• The task:
Your response should consist solely of the lines from the one containing "45 230 3502" through the end of the data, copied exactly.

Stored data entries
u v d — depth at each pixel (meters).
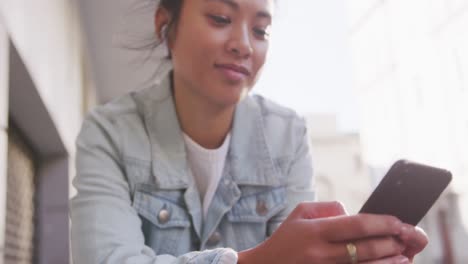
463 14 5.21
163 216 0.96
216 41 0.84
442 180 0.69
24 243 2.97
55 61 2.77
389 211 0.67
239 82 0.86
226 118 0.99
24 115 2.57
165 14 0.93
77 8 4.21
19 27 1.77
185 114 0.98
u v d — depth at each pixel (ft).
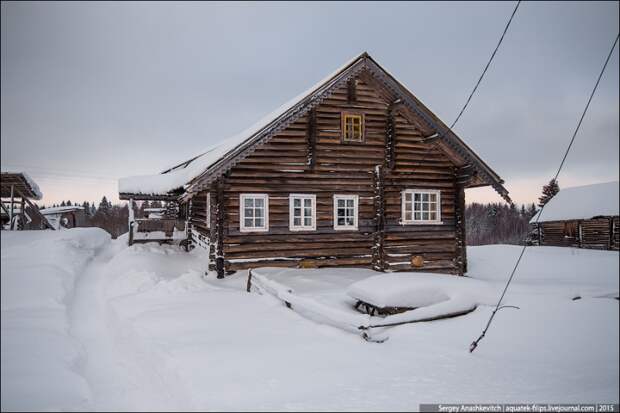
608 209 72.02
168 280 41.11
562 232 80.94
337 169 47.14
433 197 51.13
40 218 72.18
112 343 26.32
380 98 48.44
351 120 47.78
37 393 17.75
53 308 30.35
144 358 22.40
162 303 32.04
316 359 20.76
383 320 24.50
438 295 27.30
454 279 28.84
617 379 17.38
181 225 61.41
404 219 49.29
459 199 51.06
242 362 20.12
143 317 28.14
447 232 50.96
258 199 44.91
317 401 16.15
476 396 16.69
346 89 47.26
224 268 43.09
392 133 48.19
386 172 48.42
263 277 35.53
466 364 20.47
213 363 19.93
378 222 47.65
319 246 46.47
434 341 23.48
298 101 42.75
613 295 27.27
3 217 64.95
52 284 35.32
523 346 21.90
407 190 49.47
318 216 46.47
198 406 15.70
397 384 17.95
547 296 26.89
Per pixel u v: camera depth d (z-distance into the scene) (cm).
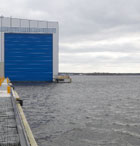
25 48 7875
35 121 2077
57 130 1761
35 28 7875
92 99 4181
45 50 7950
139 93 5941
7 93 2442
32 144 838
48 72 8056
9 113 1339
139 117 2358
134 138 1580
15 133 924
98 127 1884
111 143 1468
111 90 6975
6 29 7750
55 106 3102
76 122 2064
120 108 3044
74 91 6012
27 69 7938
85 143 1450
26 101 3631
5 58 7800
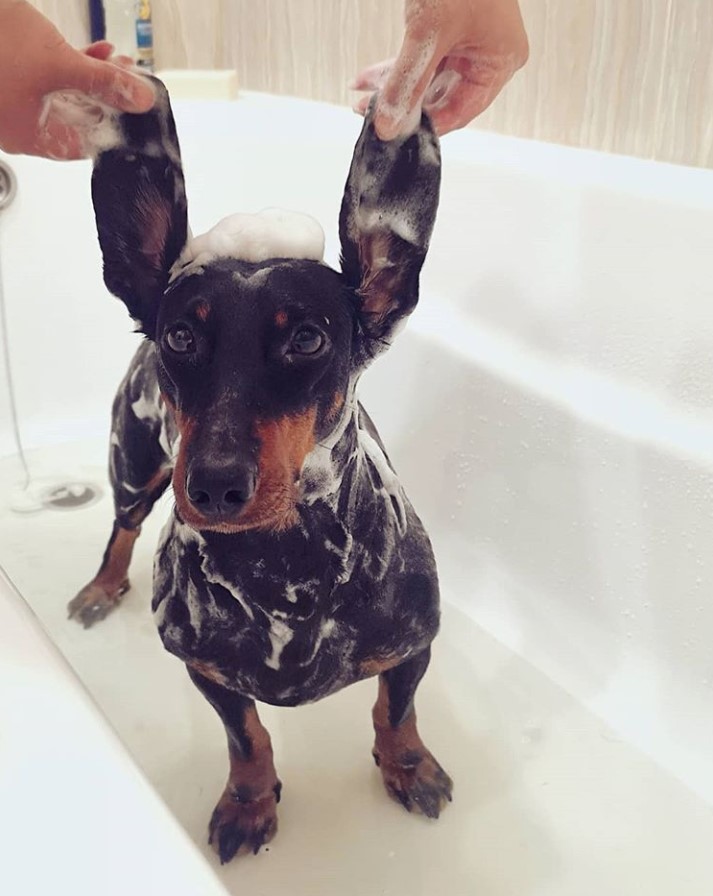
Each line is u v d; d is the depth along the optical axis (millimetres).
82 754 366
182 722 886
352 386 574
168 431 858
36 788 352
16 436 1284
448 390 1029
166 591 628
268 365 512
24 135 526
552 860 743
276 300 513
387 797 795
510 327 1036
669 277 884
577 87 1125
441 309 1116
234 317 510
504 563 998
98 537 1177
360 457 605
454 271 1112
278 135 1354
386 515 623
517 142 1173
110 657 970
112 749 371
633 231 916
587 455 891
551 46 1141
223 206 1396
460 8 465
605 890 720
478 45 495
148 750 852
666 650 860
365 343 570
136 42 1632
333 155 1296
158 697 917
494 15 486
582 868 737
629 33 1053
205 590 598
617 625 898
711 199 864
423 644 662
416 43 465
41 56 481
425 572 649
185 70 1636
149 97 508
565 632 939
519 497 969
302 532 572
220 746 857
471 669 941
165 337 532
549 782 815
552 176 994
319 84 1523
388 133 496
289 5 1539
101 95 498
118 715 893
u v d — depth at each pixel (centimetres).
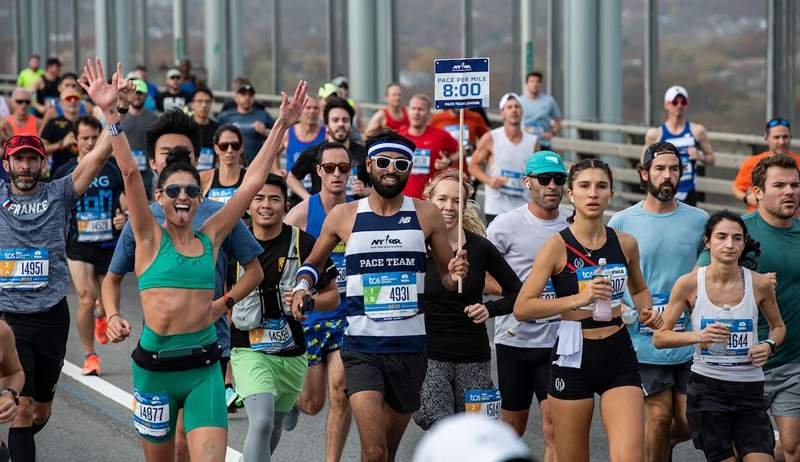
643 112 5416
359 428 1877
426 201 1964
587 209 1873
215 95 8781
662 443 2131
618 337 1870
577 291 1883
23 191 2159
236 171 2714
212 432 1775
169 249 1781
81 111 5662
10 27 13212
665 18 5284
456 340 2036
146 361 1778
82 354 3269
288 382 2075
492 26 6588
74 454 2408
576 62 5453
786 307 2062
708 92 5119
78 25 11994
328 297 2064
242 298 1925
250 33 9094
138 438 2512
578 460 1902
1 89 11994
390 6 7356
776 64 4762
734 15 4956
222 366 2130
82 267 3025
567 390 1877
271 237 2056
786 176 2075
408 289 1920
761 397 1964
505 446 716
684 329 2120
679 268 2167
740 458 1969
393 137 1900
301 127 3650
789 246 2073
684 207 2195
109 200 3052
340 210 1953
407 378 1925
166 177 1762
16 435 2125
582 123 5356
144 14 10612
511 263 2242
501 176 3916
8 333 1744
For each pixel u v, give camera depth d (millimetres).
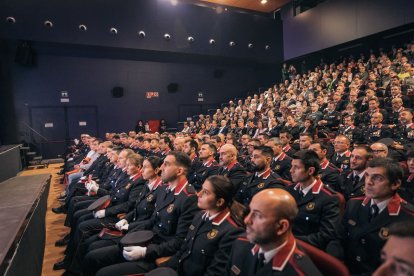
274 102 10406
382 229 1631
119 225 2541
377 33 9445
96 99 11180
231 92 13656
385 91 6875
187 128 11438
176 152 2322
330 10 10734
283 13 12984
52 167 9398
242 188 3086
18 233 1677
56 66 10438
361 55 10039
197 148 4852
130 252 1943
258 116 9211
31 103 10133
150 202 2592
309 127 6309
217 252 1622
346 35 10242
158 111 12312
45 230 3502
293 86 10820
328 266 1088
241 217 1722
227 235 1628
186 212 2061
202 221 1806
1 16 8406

• Answer space:
45 230 3502
293 86 10820
328 266 1088
241 217 1722
227 235 1628
186 212 2061
202 221 1806
1 16 8406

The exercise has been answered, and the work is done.